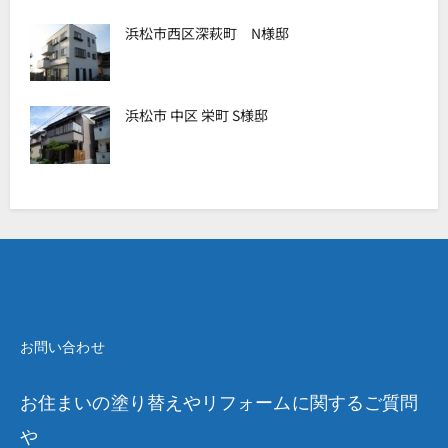
浜松市西区深萩町 N様邸
浜松市 中区 栄町 S様邸
お問い合わせ
お住まいの塗り替えやリフォームに関するご質問
や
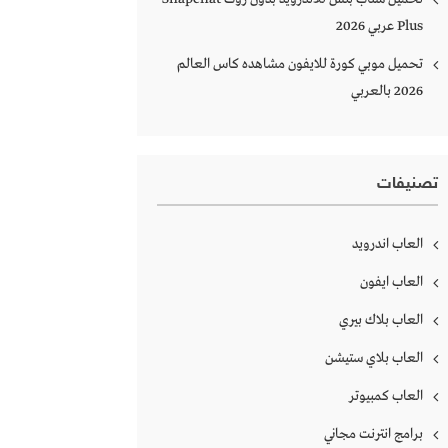
Plus‏ عربي 2026
تحميل موبي كورة للايفون مشاهده كاس العالم
2026 بالعربي
تصنيفات
العاب اندرويد
العاب ايفون
العاب بلاك بيري
العاب بلاي ستيشن
العاب كمبيوتر
برامج انترنت مجاني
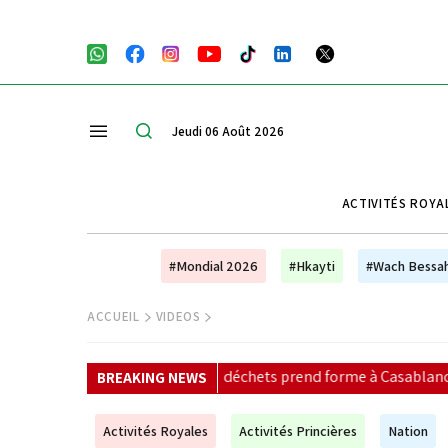
Jeudi 06 Août 2026
ACTIVITÉS ROYA
#Mondial 2026
#Hkayti
#Wach Bessa
ACCUEIL
VIDEOS
tique des déchets prend forme à Casablanca
|
Entretien e
BREAKING NEWS
Activités Royales
Activités Princières
Nation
----------------------------------------
Problem details =>
Every line of the material above must be written out exactly, with no pictures.

Result for this exercise =>
浜松市西区深萩町 N様邸
浜松市 中区 栄町 S様邸
お問い合わせ
お住まいの塗り替えやリフォームに関するご質問
や
Plus‏ عربي 2026
تحميل موبي كورة للايفون مشاهده كاس العالم
2026 بالعربي
تصنيفات
العاب اندرويد
العاب ايفون
العاب بلاك بيري
العاب بلاي ستيشن
العاب كمبيوتر
برامج انترنت مجاني
Jeudi 06 Août 2026
ACTIVITÉS ROYA
#Mondial 2026
#Hkayti
#Wach Bessa
ACCUEIL
VIDEOS
tique des déchets prend forme à Casablanca
|
Entretien e
BREAKING NEWS
Activités Royales
Activités Princières
Nation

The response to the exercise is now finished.